Page:Verne - Famille-sans-nom, Hetzel, 1889.djvu/286

Le texte de cette page a été corrigé et est conforme au fac-similé.

La route était redevenue tranquille, bien que d’autres cris se fissent encore entendre en aval.

Bridget s’était relevée. Au moment où elle allait frapper de nouveau, la porte s’ouvrit et se referma sur elle.

Clary de Vaudreuil et Bridget Morgaz étaient maintenant en présence, dans une des chambres du rez-de-chaussée, éclairée d’une lampe dont la lueur ne pouvait se glisser à travers les volets, hermétiquement fermés.

La vieille femme et la jeune fille se regardaient, tandis que la servante se tenait à l’écart.
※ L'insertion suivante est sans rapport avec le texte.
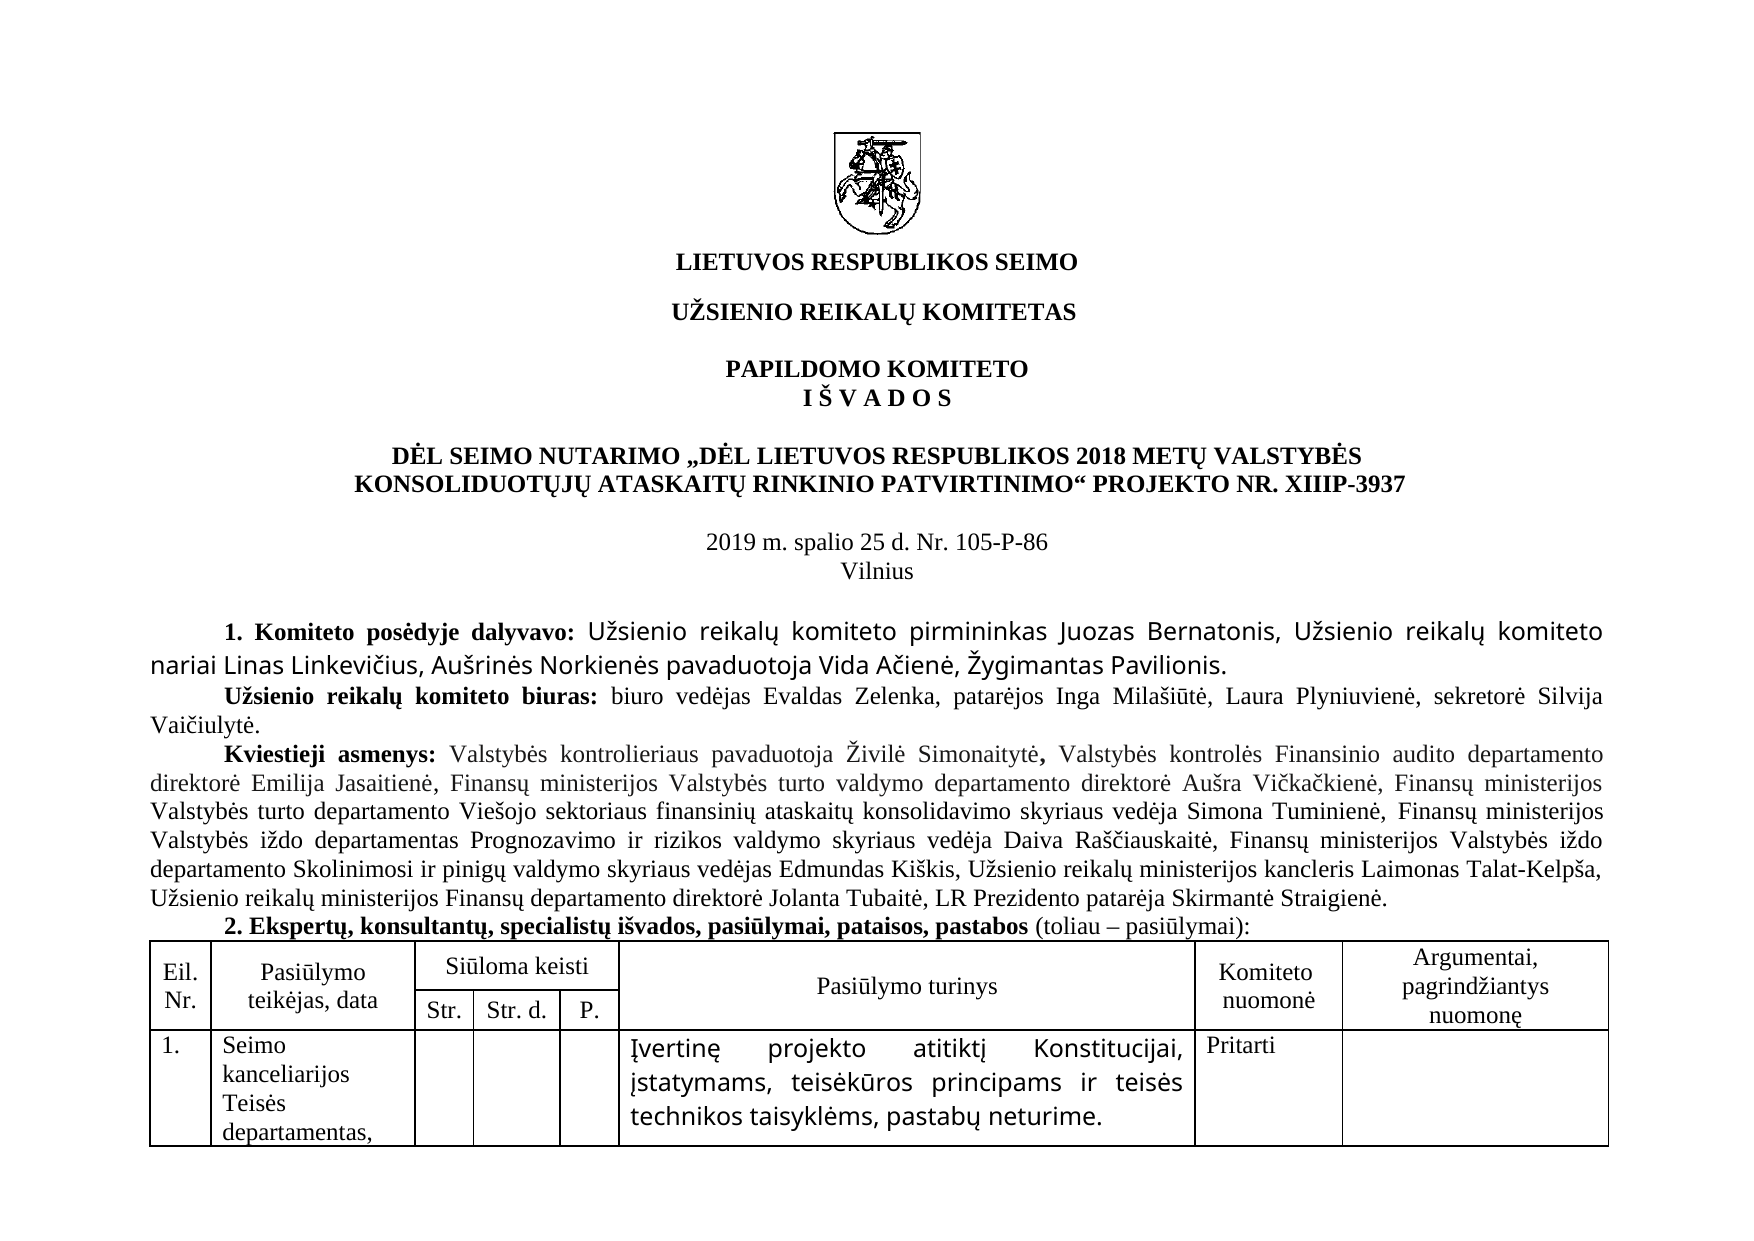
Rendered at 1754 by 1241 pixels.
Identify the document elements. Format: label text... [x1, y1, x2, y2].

table_header Pasiūlymo turinys [620, 942, 1194, 1029]
subtitle PAPILDOMO KOMITETO [150, 354, 1604, 383]
text UŽSIENIO REIKALŲ komitetas [150, 297, 1604, 326]
table_cell P. [561, 991, 618, 1029]
table_cell Str. [416, 991, 473, 1029]
table_cell [1343, 1031, 1608, 1145]
table_cell [561, 1031, 618, 1145]
table_header Eil. Nr. [151, 942, 210, 1029]
subtitle 2. Ekspertų, konsultantų, specialistų išvados, pasiūlymai, pataisos, pastabos (toliau – pasiūlymai): [150, 911, 1604, 940]
table_cell Įvertinę projekto atitiktį Konstitucijai, įstatymams, teisėkūros principams ir teisės technikos taisyklėms, pastabų neturime. [620, 1031, 1194, 1145]
table_cell [416, 1031, 473, 1145]
subtitle I Š V A D O S [150, 383, 1604, 412]
subtitle KONSOLIDUOTŲJŲ ATASKAITŲ RINKINIO PATVIRTINIMO“ PROJEKTO NR. XIIIP-3937 [150, 469, 1604, 498]
table_cell Str. d. [474, 991, 559, 1029]
table_cell 1. [151, 1031, 210, 1145]
table_header Pasiūlymo teikėjas, data [212, 942, 414, 1029]
table_cell Seimo kanceliarijos Teisės departamentas, [212, 1031, 414, 1145]
table_cell [474, 1031, 559, 1145]
text 1. Komiteto posėdyje dalyvavo: Užsienio reikalų komiteto pirmininkas Juozas Bernatonis, Užsienio reikalų komiteto nariai Linas Linkevičius, Aušrinės Norkienės pavaduotoja Vida Ačienė, Žygimantas Pavilionis. [150, 613, 1604, 681]
text 2019 m. spalio 25 d. Nr. 105-P-86 [150, 527, 1604, 556]
table_cell Pritarti [1196, 1031, 1342, 1145]
subtitle DĖL SEIMO NUTARIMO „DĖL LIETUVOS RESPUBLIKOS 2018 METŲ VALSTYBĖS [150, 441, 1604, 469]
text LIETUVOS RESPUBLIKOS SEIMO [150, 247, 1604, 276]
table_header Komiteto nuomonė [1196, 942, 1342, 1029]
table_header Siūloma keisti [416, 942, 618, 989]
text Užsienio reikalų komiteto biuras: biuro vedėjas Evaldas Zelenka, patarėjos Inga Milašiūtė, Laura Plyniuvienė, sekretorė Silvija Vaičiulytė. [150, 681, 1604, 739]
text Kviestieji asmenys: Valstybės kontrolieriaus pavaduotoja Živilė Simonaitytė, Valstybės kontrolės Finansinio audito departamento direktorė Emilija Jasaitienė, Finansų ministerijos Valstybės turto valdymo departamento direktorė Aušra Vičkačkienė, Finansų ministerijos Valstybės turto departamento Viešojo sektoriaus finansinių ataskaitų konsolidavimo skyriaus vedėja Simona Tuminienė, Finansų ministerijos Valstybės iždo departamentas Prognozavimo ir rizikos valdymo skyriaus vedėja Daiva Raščiauskaitė, Finansų ministerijos Valstybės iždo departamento Skolinimosi ir pinigų valdymo skyriaus vedėjas Edmundas Kiškis, Užsienio reikalų ministerijos kancleris Laimonas Talat-Kelpša, Užsienio reikalų ministerijos Finansų departamento direktorė Jolanta Tubaitė, LR Prezidento patarėja Skirmantė Straigienė. [150, 739, 1604, 911]
table_header Argumentai, pagrindžiantys nuomonę [1343, 942, 1608, 1029]
text Vilnius [150, 556, 1604, 584]
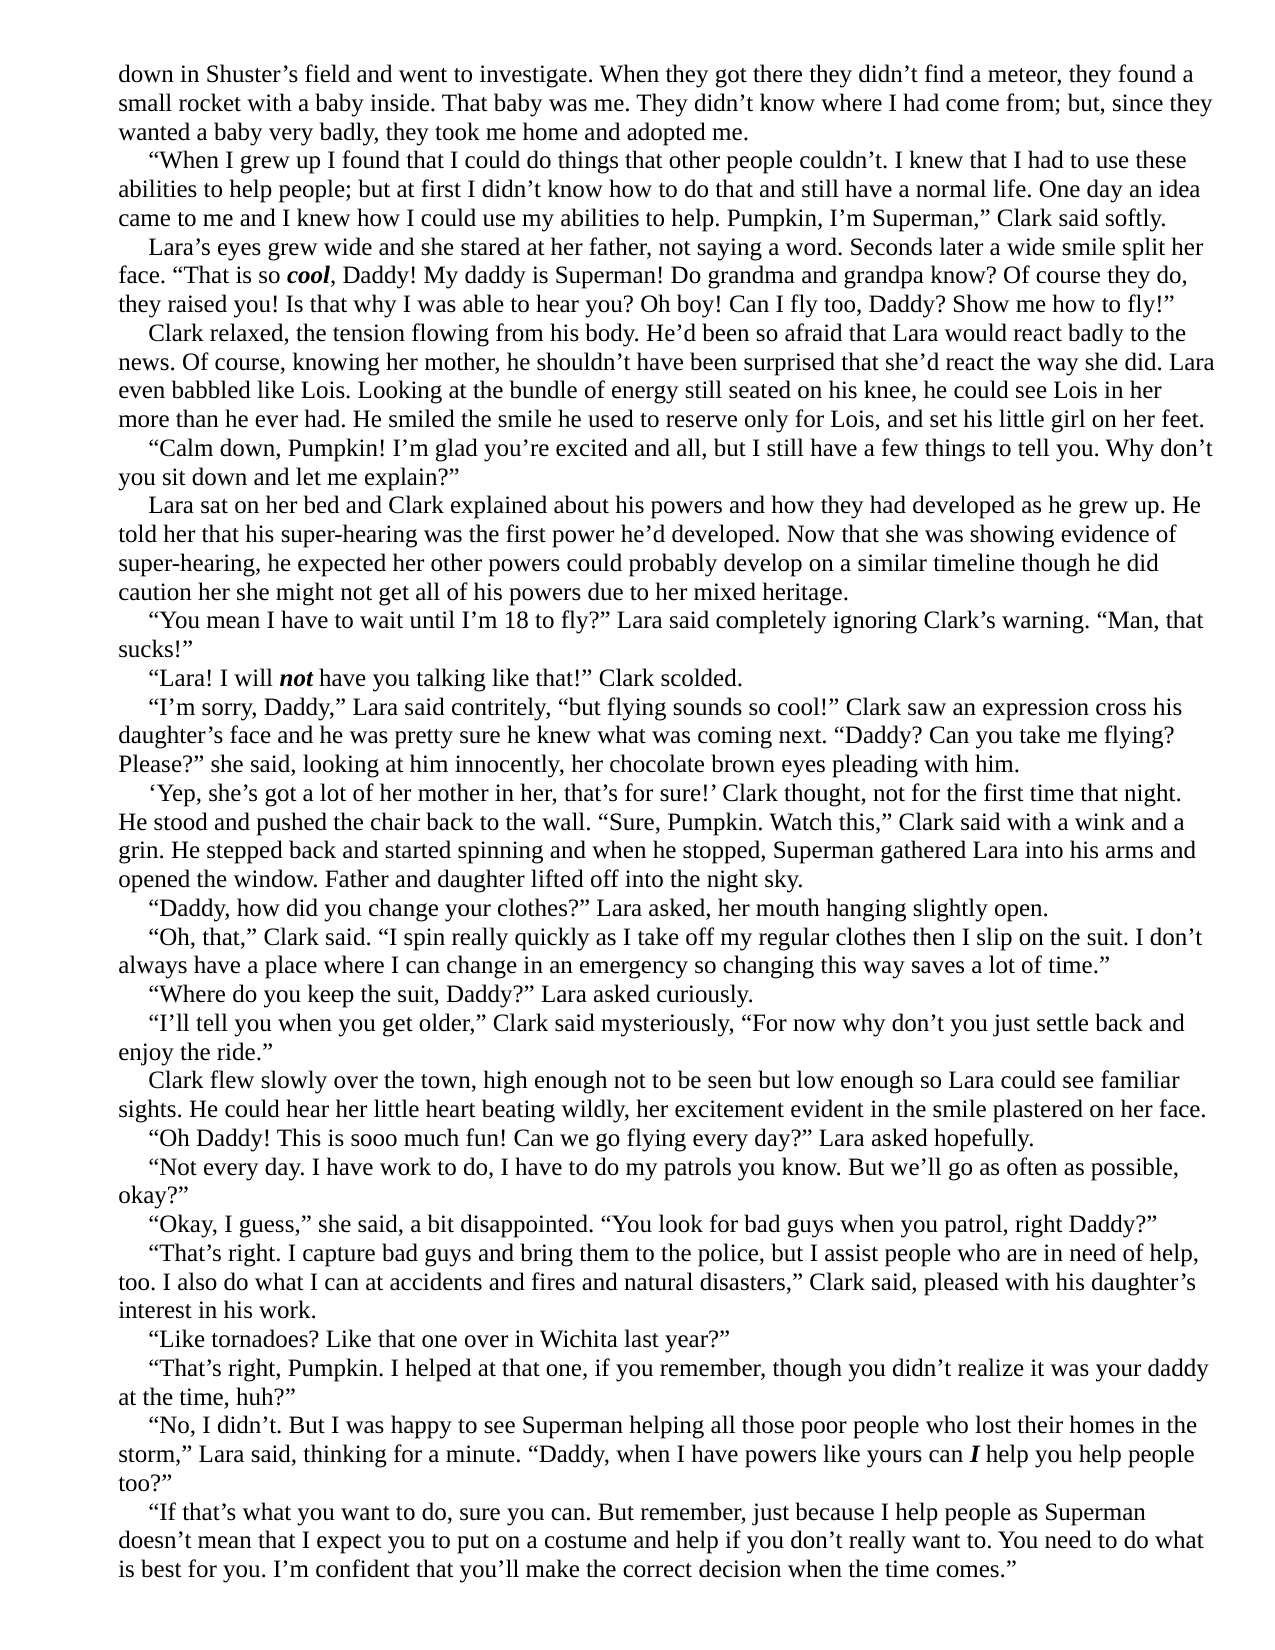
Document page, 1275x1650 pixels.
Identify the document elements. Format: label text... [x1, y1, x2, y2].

text “Like tornadoes? Like that one over in Wichita last year?” [118, 1324, 1216, 1353]
text “You mean I have to wait until I’m 18 to fly?” Lara said completely ignoring Clark’s warning. “Man, that sucks!” [118, 605, 1216, 663]
text “Calm down, Pumpkin! I’m glad you’re excited and all, but I still have a few things to tell you. Why don’t you sit down and let me explain?” [118, 433, 1216, 490]
text “Daddy, how did you change your clothes?” Lara asked, her mouth hanging slightly open. [118, 893, 1216, 922]
text “That’s right. I capture bad guys and bring them to the police, but I assist people who are in need of help, too. I also do what I can at accidents and fires and natural disasters,” Clark said, pleased with his daughter’s interest in his work. [118, 1238, 1216, 1324]
text “No, I didn’t. But I was happy to see Superman helping all those poor people who lost their homes in the storm,” Lara said, thinking for a minute. “Daddy, when I have powers like yours can I help you help people too?” [118, 1410, 1216, 1497]
text Lara sat on her bed and Clark explained about his powers and how they had developed as he grew up. He told her that his super-hearing was the first power he’d developed. Now that she was showing evidence of super-hearing, he expected her other powers could probably develop on a similar timeline though he did caution her she might not get all of his powers due to her mixed heritage. [118, 490, 1216, 605]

Clary était pâle, pressentant quelque épouvantable malheur, n’osant interroger.

« Les patriotes de Saint-Charles ?… dit-elle enfin.

— Vaincus ! répondit Bridget.

— Mon père ?…

— Blessé…

— Mourant ?…

— Peut-être ! »

Clary n’eut pas la force de se soutenir, et Bridget dut la recevoir dans ses bras.

« Du courage, Clary de Vaudreuil ! dit-elle. Votre père demande que vous veniez près de lui… Il faut que vous partiez, que vous me suiviez sans perdre un instant.

— Où est mon père ? demanda Clary, à peine remise de cette défaillance.

— Chez moi… à Saint-Charles ! répondit Bridget.

— Qui vous envoie, madame ?

— Je vous l’ai dit… Jean !… Je suis sa mère !…

— Vous ?… s’écria Clary.

— Lisez ! »

Clary prit le billet que lui tendait Bridget. C’était l’écriture de Jean-Sans-Nom qu’elle connaissait bien.

« Confiez-vous à ma mère… » écrivait-il.